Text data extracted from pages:
───

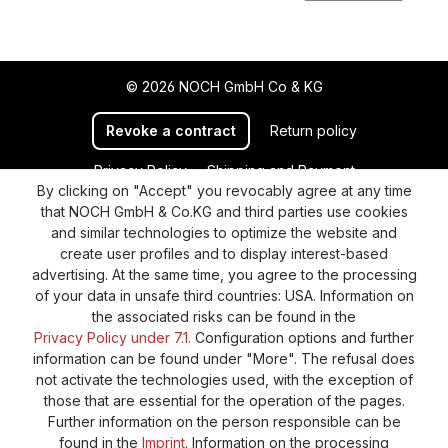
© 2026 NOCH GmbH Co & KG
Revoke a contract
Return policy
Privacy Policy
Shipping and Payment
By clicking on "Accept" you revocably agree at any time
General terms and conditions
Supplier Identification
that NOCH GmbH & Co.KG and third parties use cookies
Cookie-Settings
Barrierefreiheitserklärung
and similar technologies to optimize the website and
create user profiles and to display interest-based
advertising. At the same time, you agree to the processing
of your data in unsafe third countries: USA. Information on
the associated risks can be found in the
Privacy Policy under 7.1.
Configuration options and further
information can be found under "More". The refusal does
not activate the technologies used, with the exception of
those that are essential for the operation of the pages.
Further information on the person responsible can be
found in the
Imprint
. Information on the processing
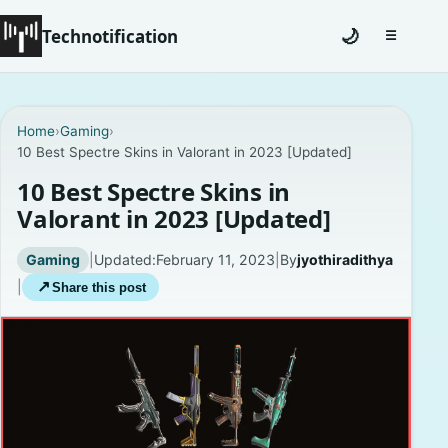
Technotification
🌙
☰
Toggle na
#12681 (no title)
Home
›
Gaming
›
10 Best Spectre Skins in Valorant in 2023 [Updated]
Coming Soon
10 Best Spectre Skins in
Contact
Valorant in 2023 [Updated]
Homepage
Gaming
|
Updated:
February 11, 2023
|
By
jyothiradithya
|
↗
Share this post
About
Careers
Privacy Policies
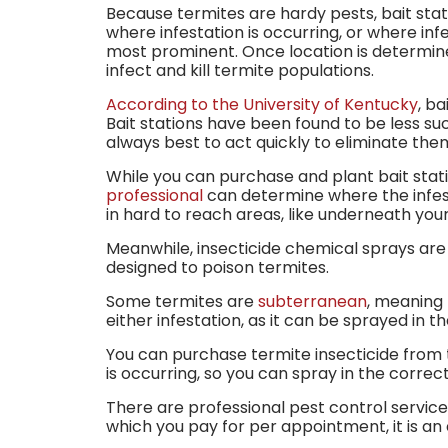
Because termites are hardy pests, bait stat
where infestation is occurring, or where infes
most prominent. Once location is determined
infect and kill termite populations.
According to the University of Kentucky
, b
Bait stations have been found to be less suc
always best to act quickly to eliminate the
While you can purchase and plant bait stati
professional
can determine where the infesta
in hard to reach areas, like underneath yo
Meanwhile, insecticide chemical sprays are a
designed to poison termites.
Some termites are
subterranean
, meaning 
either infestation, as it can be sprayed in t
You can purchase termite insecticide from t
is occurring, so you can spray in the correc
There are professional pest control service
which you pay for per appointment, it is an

───

Copy out every line of text in the records above, word for word and in the same order, leaving out the pictures.

© 2026 NOCH GmbH Co & KG
Revoke a contract
Return policy
Privacy Policy
Shipping and Payment
By clicking on "Accept" you revocably agree at any time
General terms and conditions
Supplier Identification
that NOCH GmbH & Co.KG and third parties use cookies
Cookie-Settings
Barrierefreiheitserklärung
and similar technologies to optimize the website and
create user profiles and to display interest-based
advertising. At the same time, you agree to the processing
of your data in unsafe third countries: USA. Information on
the associated risks can be found in the
Privacy Policy under 7.1.
Configuration options and further
information can be found under "More". The refusal does
not activate the technologies used, with the exception of
those that are essential for the operation of the pages.
Further information on the person responsible can be
found in the
Imprint
. Information on the processing
Technotification
🌙
☰
Toggle na
#12681 (no title)
Home
›
Gaming
›
10 Best Spectre Skins in Valorant in 2023 [Updated]
Coming Soon
10 Best Spectre Skins in
Contact
Valorant in 2023 [Updated]
Homepage
Gaming
|
Updated:
February 11, 2023
|
By
jyothiradithya
|
↗
Share this post
About
Careers
Privacy Policies
Because termites are hardy pests, bait stat
where infestation is occurring, or where infes
most prominent. Once location is determined
infect and kill termite populations.
According to the University of Kentucky
, b
Bait stations have been found to be less suc
always best to act quickly to eliminate the
While you can purchase and plant bait stati
professional
can determine where the infesta
in hard to reach areas, like underneath yo
Meanwhile, insecticide chemical sprays are a
designed to poison termites.
Some termites are
subterranean
, meaning 
either infestation, as it can be sprayed in t
You can purchase termite insecticide from t
is occurring, so you can spray in the correc
There are professional pest control service
which you pay for per appointment, it is an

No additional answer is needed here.